Data due this week includes September durable-goods orders on Wednesday, weekly jobless benefit claims on Thursday, along with the first estimate of third-quarter gross domestic product. Friday brings personal income and spending data, as well as the Fed’s favorite inflation measure — the core personal consumption expenditures price index.
What are analysts saying?
- “The flattening of the yield curve is the message the market is sending suggesting the Fed will get control of inflation, ultimately, or that we could be at peak U.S. growth which in turn points to more contained inflationary pressures.

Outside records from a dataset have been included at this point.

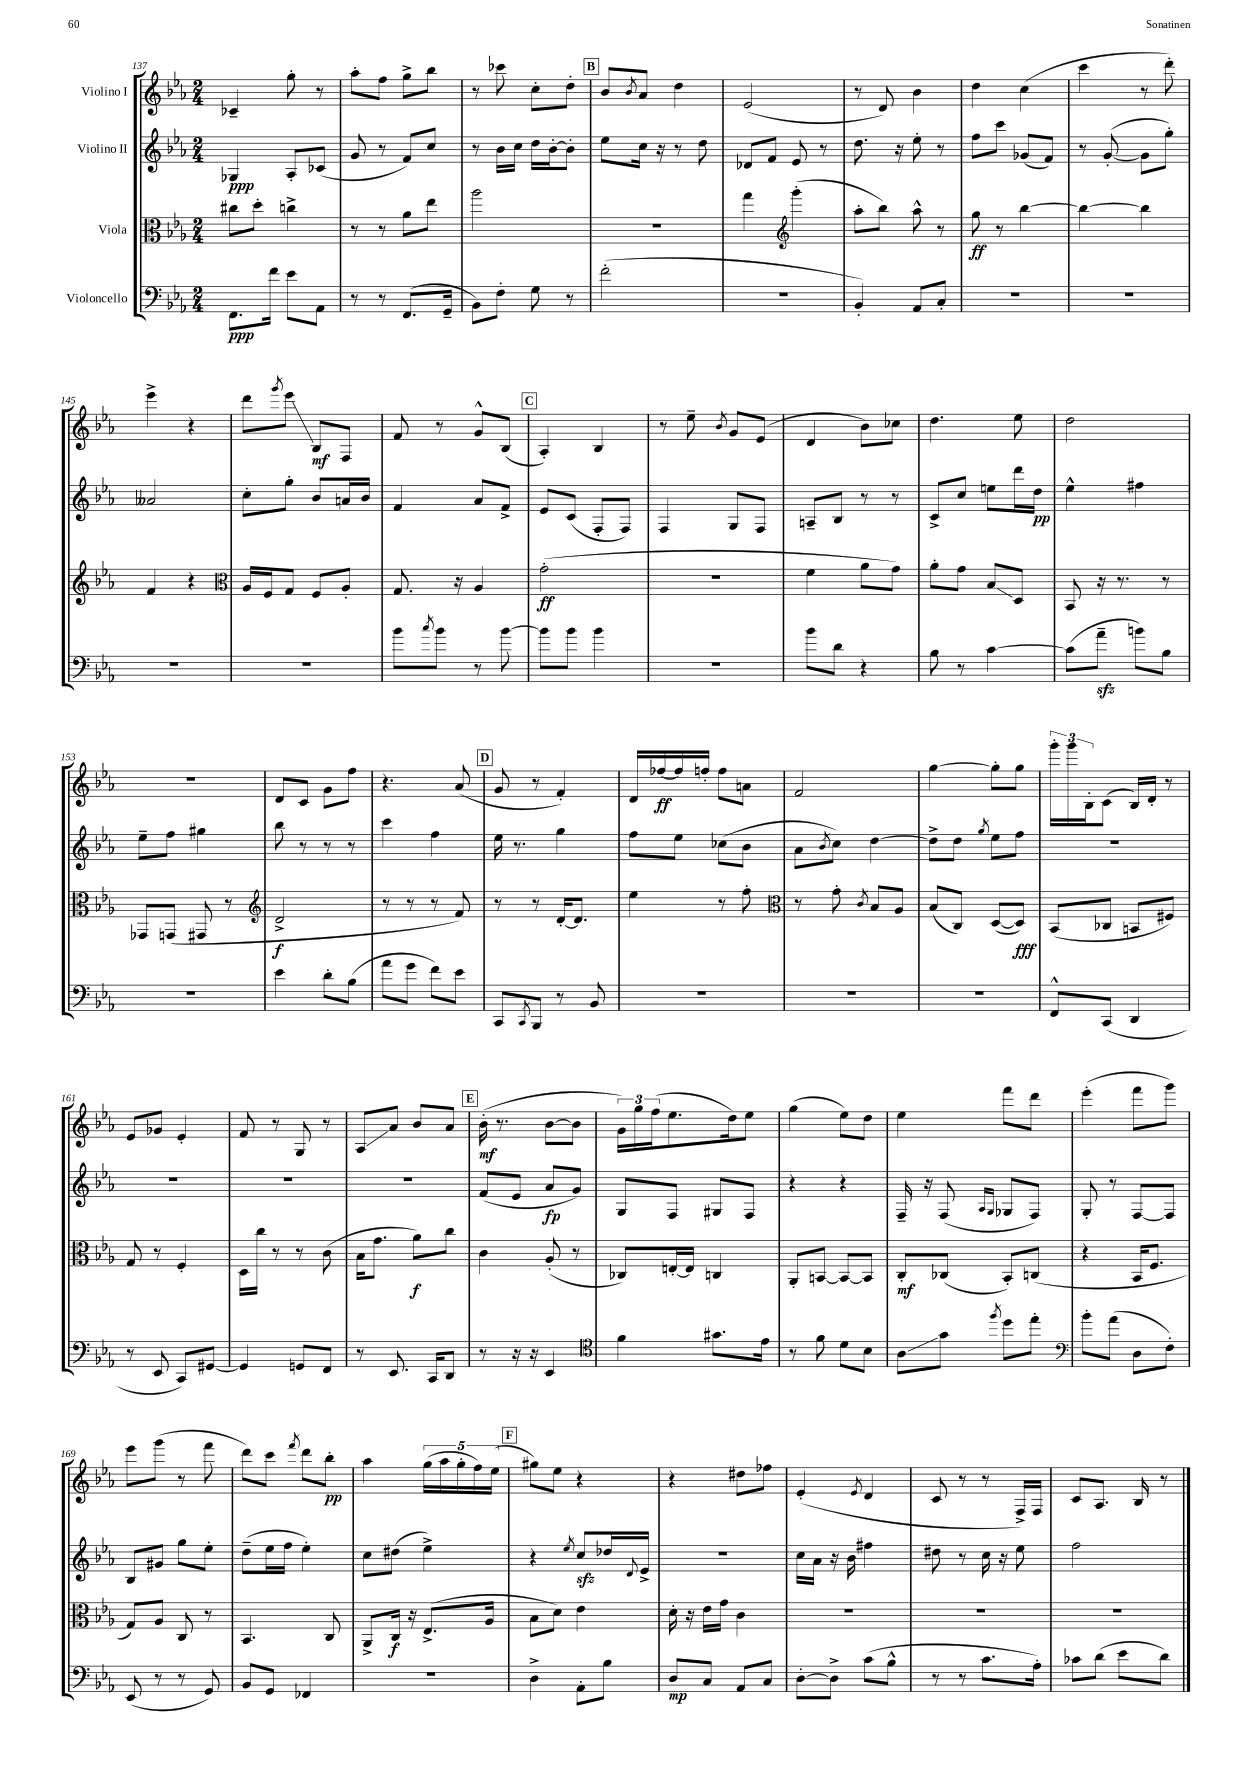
<<
\new StaffGroup <<
\new Staff = "s0" \with { instrumentName = "Violino I" } {
    \clef treble \key ees \major \numericTimeSignature \time 2/4
    ces'4-- g''8-. r8 |
    aes''8-. f''8 g''8-> bes''8 |
    r8 ces'''8 c''8-. d''8-. |
    \mark \markup { \box "B" } bes'8 \acciaccatura { bes'8 } aes'8 d''4 |
    ees'2( |
    r8 d'8) bes'4 |
    d''4 c''4( |
    c'''4 r8 d'''8-.) |
    ees'''4-> r4 |
    d'''8 \acciaccatura { g'''8 } ees'''8\glissando bes8\mf f8 |
    f'8 r8 g'8-^ bes8( |
    \mark \markup { \box "C" } aes4-.) bes4 |
    r8 ees''8-- \acciaccatura { bes'8 } g'8 ees'8( |
    d'4 bes'8) ces''8 |
    d''4. ees''8 |
    d''2 |
    R2 |
    d'8 c'8 g'8 f''8 |
    r4. aes'8( |
    \mark \markup { \box "D" } g'8 r8 f'4-.) |
    d'16 fes''16~\ff fes''16 f''16-. f''8 a'8 |
    f'2 |
    g''4~ g''8-. g''8 |
    \tuplet 3/2 { g'''16-. g'''16 bes16-. } c'8( bes16) d'16-. r8 |
    ees'8 ges'8 ees'4-. |
    f'8 r8 g8 r8 |
    aes8\glissando aes'8 bes'8 aes'8 |
    \mark \markup { \box "E" } bes'16-.\mf( r8. bes'8~ bes'8 |
    \tuplet 3/2 { g'16) g''16 f''16( } ees''8. d''16) ees''8 |
    g''4( ees''8) d''8 |
    ees''4 f'''8 d'''8 |
    ees'''4-.( f'''8 g'''8) |
    ees'''8 g'''8( r8 f'''8 |
    d'''8) c'''8 \acciaccatura { f'''8 } d'''8 bes''8-.\pp |
    aes''4 \tuplet 5/4 { g''16( aes''16 g''16-. f''16) ees''16( } |
    \mark \markup { \box "F" } gis''8) ees''8 r4 |
    r4 dis''8 fes''8 |
    ees'4-.( \acciaccatura { ees'8 } d'4 |
    c'8 r8 r8 f16->) f16 |
    c'8 aes8. bes16 r8 \bar "|." |
}
\new Staff = "s1" \with { instrumentName = "Violino II" } {
    \clef treble \key ees \major \numericTimeSignature \time 2/4
    ges4\ppp aes8-. ces'8( |
    g'8 r8 f'8) c''8 |
    r8 bes'16 c''16 d''16 bes'16~-. bes'8-. |
    \mark \markup { \box "B" } ees''8 c''16 r16 r8 d''8 |
    des'8 f'8 ees'8 r8 |
    d''8. r16 ees''8-. r8 |
    f''8 c'''8 ges'8( f'8) |
    r8 g'8~-.( g'8 g''8-.) |
    aeses'2 |
    c''8-. g''8-. bes'8 a'16 bes'16 |
    f'4 aes'8 f'8-> |
    \mark \markup { \box "C" } ees'8 c'8( f8-. f8) |
    f4 g8 f8 |
    a8-- bes8 r8 r8 |
    c'8-> c''8 e''8 d'''16 d''16\pp |
    ees''4-^ fis''4 |
    ees''8-- f''8 gis''4 |
    bes''8 r8 r8 r8 |
    c'''4 f''4 |
    \mark \markup { \box "D" } ees''16 r8. g''4 |
    f''8 ees''8 ces''8( bes'8 |
    aes'8 \acciaccatura { bes'8 } c''8) d''4~ |
    d''8-> d''8 \acciaccatura { g''8 } ees''8 f''8 |
    R2 |
    R2 |
    R2 |
    R2 |
    \mark \markup { \box "E" } f'8( ees'8 aes'8\fp g'8) |
    g8 f8 gis8 f8 |
    r4 r4 |
    f16-- r16 f8( \grace { aes16 g16 } ges8 f8) |
    g8-. r8 f8~ f8 |
    bes8 gis'8 g''8 ees''8-. |
    d''8--( ees''16 f''16 ees''4-.) |
    c''8 dis''8( ees''4->) |
    \mark \markup { \box "F" } r4 \acciaccatura { ees''8 } c''8\sfz des''16 \appoggiatura { d'8 } ees'16-> |
    r2 |
    c''16 aes'16 r16 bes'16 fis''4 |
    dis''8 r8 c''16 r16 ees''8 |
    f''2 \bar "|." |
}
\new Staff = "s2" \with { instrumentName = "Viola" } {
    \clef alto \key ees \major \numericTimeSignature \time 2/4
    cis''8 d''8-. c''4-> |
    r8 r8 aes'8 ees''8 |
    aes''2 |
    \mark \markup { \box "B" } r2 |
    g''4 \clef treble g'''4-.( |
    aes''8-. bes''8) aes''8-^ r8 |
    g''8\ff r8 bes''4~ |
    bes''4~ bes''4 |
    f'4 r4 |
    \clef alto aes16 f16 g8 f8 aes8-. |
    g8. r16 aes4 |
    \mark \markup { \box "C" } g'2-.\ff( |
    r2 |
    f'4 aes'8 g'8) |
    aes'8-. g'8 bes8\glissando d8 |
    bes,8 r16 r8. r8 |
    ges,8 g,8( gis,8 r8 |
    \clef treble d'2->\f |
    r8 r8 r8 f'8) |
    \mark \markup { \box "D" } r8 r8 d'16~-. d'8. |
    ees''4 r8 f''8-. |
    \clef alto r8 g'8-. \acciaccatura { c'8 } bes8 aes8 |
    bes8( c8) d8~( d8\fff) |
    bes,8( ces8 b,8 fis8) |
    g8 r8 f4-. |
    d16 c''16 r8 r8 c'8( |
    bes16 g'8. aes'8\f) c''8 |
    \mark \markup { \box "E" } c'4 aes8-.( r8 |
    ces8) e16~-. e16 c4 |
    aes,8-. b,8~ b,8~ b,8 |
    c8-.\mf ces8( bes,8-.) c8( |
    r4 bes,16 f8. |
    g8) aes8 c8 r8 |
    bes,4. c8 |
    aes,8-> c16\f r16 ees8.->( aes16 |
    \mark \markup { \box "F" } bes8 d'8) ees'4 |
    d'16-. r16 ees'16 g'16 c'4 |
    R2 |
    R2 |
    R2 \bar "|." |
}
\new Staff = "s3" \with { instrumentName = "Violoncello" } {
    \clef bass \key ees \major \numericTimeSignature \time 2/4
    f,8.\ppp f'16 ees'8 aes,8 |
    r8 r8 f,8.( g,16-- |
    bes,8) f8-. g8 r8 |
    \mark \markup { \box "B" } f'2-.( |
    R2 |
    bes,4-.) aes,8 c8-. |
    R2 |
    R2 |
    R2 |
    R2 |
    bes'8 \acciaccatura { c''8 } bes'8 r8 bes'8~ |
    \mark \markup { \box "C" } bes'8 bes'8 bes'4 |
    R2 |
    bes'8 d'8 r4 |
    bes8 r8 c'4~ |
    c'8( aes'8--\sfz b'8) bes8 |
    R2 |
    ees'4 d'8-. bes8( |
    aes'8 g'8 f'8) ees'8 |
    \mark \markup { \box "D" } c,8 \acciaccatura { c,8 } bes,,8 r8 bes,8 |
    R2 |
    R2 |
    R2 |
    f,8-^ c,8( d,4 |
    r8 ees,8 c,8) gis,8~ |
    gis,4 g,8 f,8 |
    r8 ees,8. c,16 d,8 |
    \mark \markup { \box "E" } r8 r16 r16 ees,4 |
    \clef tenor f'4 gis'8. ees'16 |
    r8 f'8 d'8 bes8 |
    aes8\glissando g'8 \acciaccatura { f''8 } d''8 ees''8-. |
    \clef bass bes'8-. aes'8( d8 f8-.) |
    ees,8( r8 r8 g,8) |
    bes,8 g,8 fes,4 |
    r2 |
    \mark \markup { \box "F" } d4-> aes,8-. bes8 |
    d8\mp c8 aes,8 c8 |
    d8~-. d8-> c'8( bes8-^ |
    r8 r8 c'8. aes16-.) |
    ces'8 d'8( ees'8 d'8) \bar "|." |
}
>>
>>
\layout { \context { \Score currentBarNumber = #137 } }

A flatter yield curve signals the Fed may not be getting very far with rate hikes,” said Jack McIntyre, who helps oversee about $67 billion at Brandywine Global Investment Management in Philadelphia.
- “Recent flattening in the yield curve and nominal rate rises are implying that expectations for the Fed’s rate lift-off have moved earlier and that growth expectations remain sluggish,” said David Gagnon, a San Diego-based managing director and head of U.S. Treasury trading for Academy Securities.
- Via phone on Tuesday, Gagnon said that “the market is not so worried about long-term inflation versus short-run,” as indicated by the forward breakeven inflation curve, “and is more worried about growth for now as indicated by negative real yields. In the long end, demand for duration remains strong from investors and to a lessor degree central banks; however, with Fed tapering expected to start soon, this could change.”